‘Wonder at scale’: How Johns Hopkins Medicine plans to change the face of disease

The data is big. Its potential to find cures: even bigger.

At Johns Hopkins Medicine in Baltimore, scientists and physicians are collecting and tapping vast amounts of data from clinical care, genomics – even wearable devices – to better predict disease progression and pinpoint individual treatments.

“Precision medicine focuses on using revolutionary tools in measurement, computation and connectivity to reimagine and reinvent medicine,” says Dr. Antony Rosen, director of rheumatology and vice-dean of research at Johns Hopkins Medicine.

At the heart of that commitment to precision medicine, Johns Hopkins clinicians and technologists are peering deep within individual diseases – into the subgroups that comprise those ailments.

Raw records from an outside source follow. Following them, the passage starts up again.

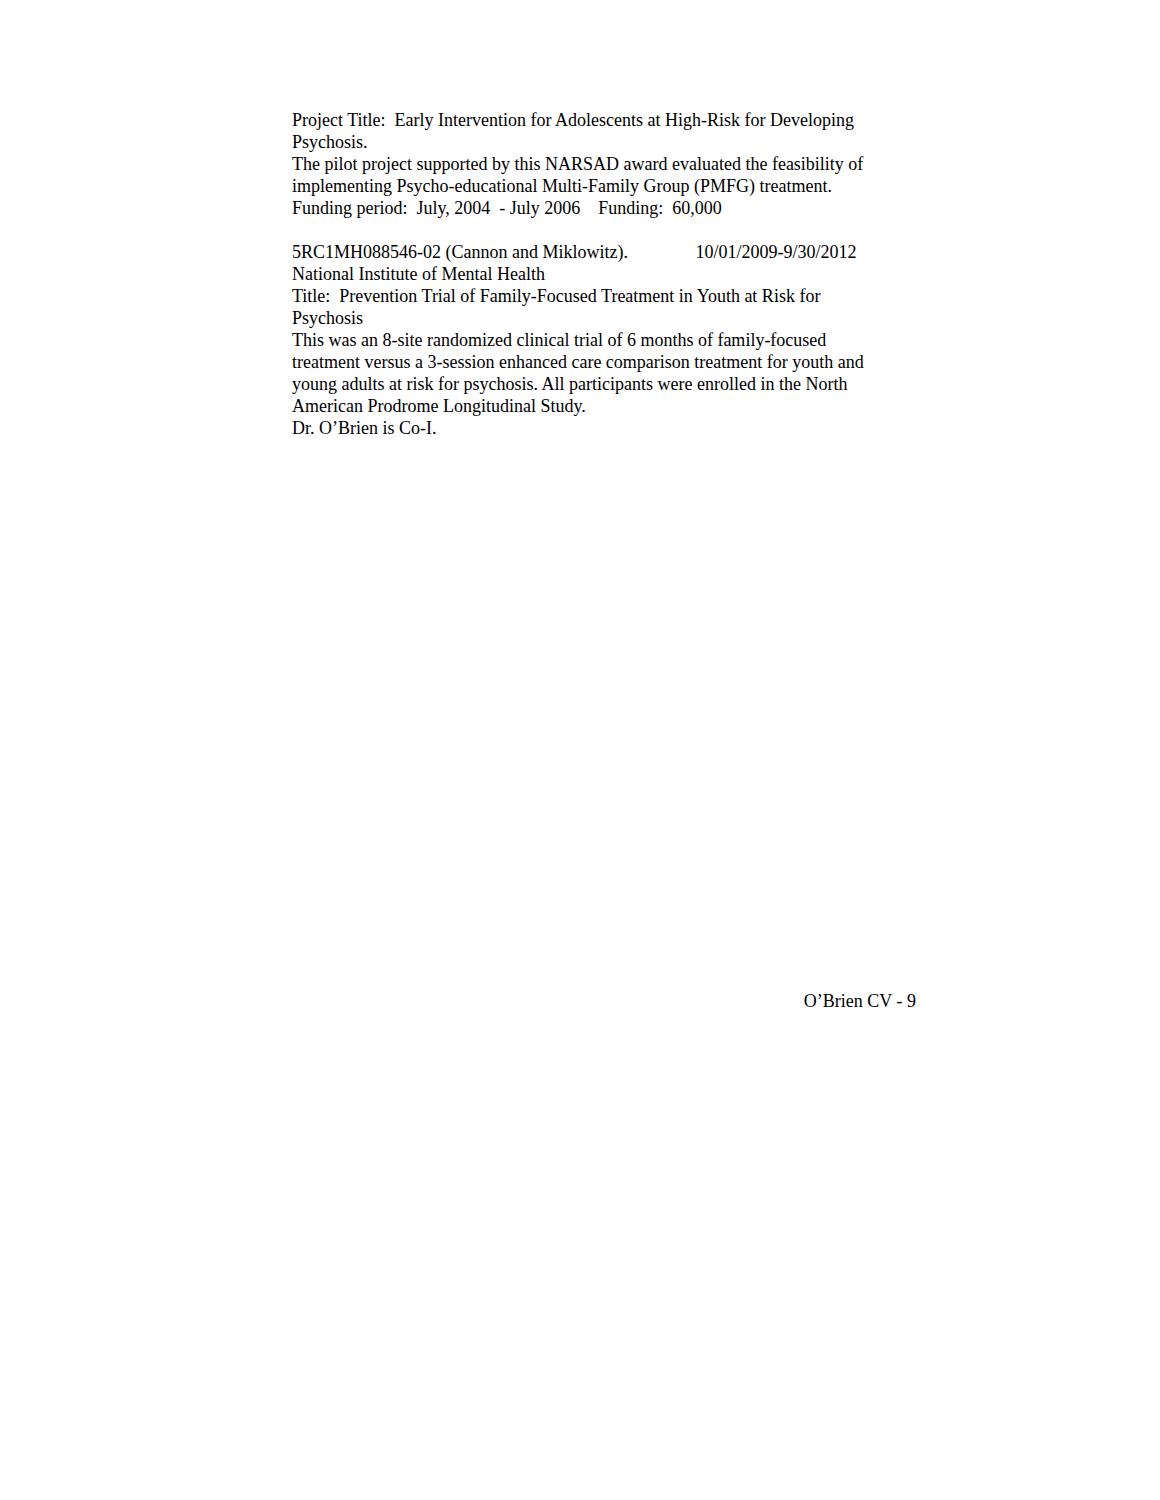Project Title: Early Intervention for Adolescents at High-Risk for Developing Psychosis.
The pilot project supported by this NARSAD award evaluated the feasibility of implementing Psycho-educational Multi-Family Group (PMFG) treatment.
Funding period: July, 2004 - July 2006 Funding: 60,000
5RC1MH088546-02 (Cannon and Miklowitz). 10/01/2009-9/30/2012
National Institute of Mental Health
Title: Prevention Trial of Family-Focused Treatment in Youth at Risk for Psychosis
This was an 8-site randomized clinical trial of 6 months of family-focused treatment versus a 3-session enhanced care comparison treatment for youth and young adults at risk for psychosis. All participants were enrolled in the North American Prodrome Longitudinal Study.
Dr. O’Brien is Co-I.
O’Brien CV - 9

That’s because patients in the same disease subgroups likely have the same underlying biology and the same responses to treatment, Rosen says. This, in turn, can help researchers discover the mechanisms driving those diseases.

The team is conducting big data investigations of patients treated for prostate cancer, multiple sclerosis, pancreatic cancer, cardiac arrhythmias, amyotrophic lateral sclerosis, or ALS, and more – all to improve diagnoses, prevention tactics and cures.

“This really is a moment when the tools are going to allow humans to reclassify disease based on subgroups and totally change the face of disease,” Rosen says.

Johns Hopkins is relying on the cloud and machine learning, “to really enable the discovery of wonder at scale,” Rosen adds.

Within those terabytes of cloud data, the medical mission remains focused on patients, says Dwight Raum, chief technology officer for Johns Hopkins Medicine.

“The questions we are asking are generally in two different categories. The first is: How do we determine the best prognosis for this patient?” Raum says. “Where you are now? Where were you six months ago? Where will you be in the future?

“The second dimension is: What are the best interventions? If we know what your prognosis looks like, what are the tools we can deploy for you at different points of your disease?” Raum says. “We are able to use technology, for the first time, to redirect the way we’re providing patient care.”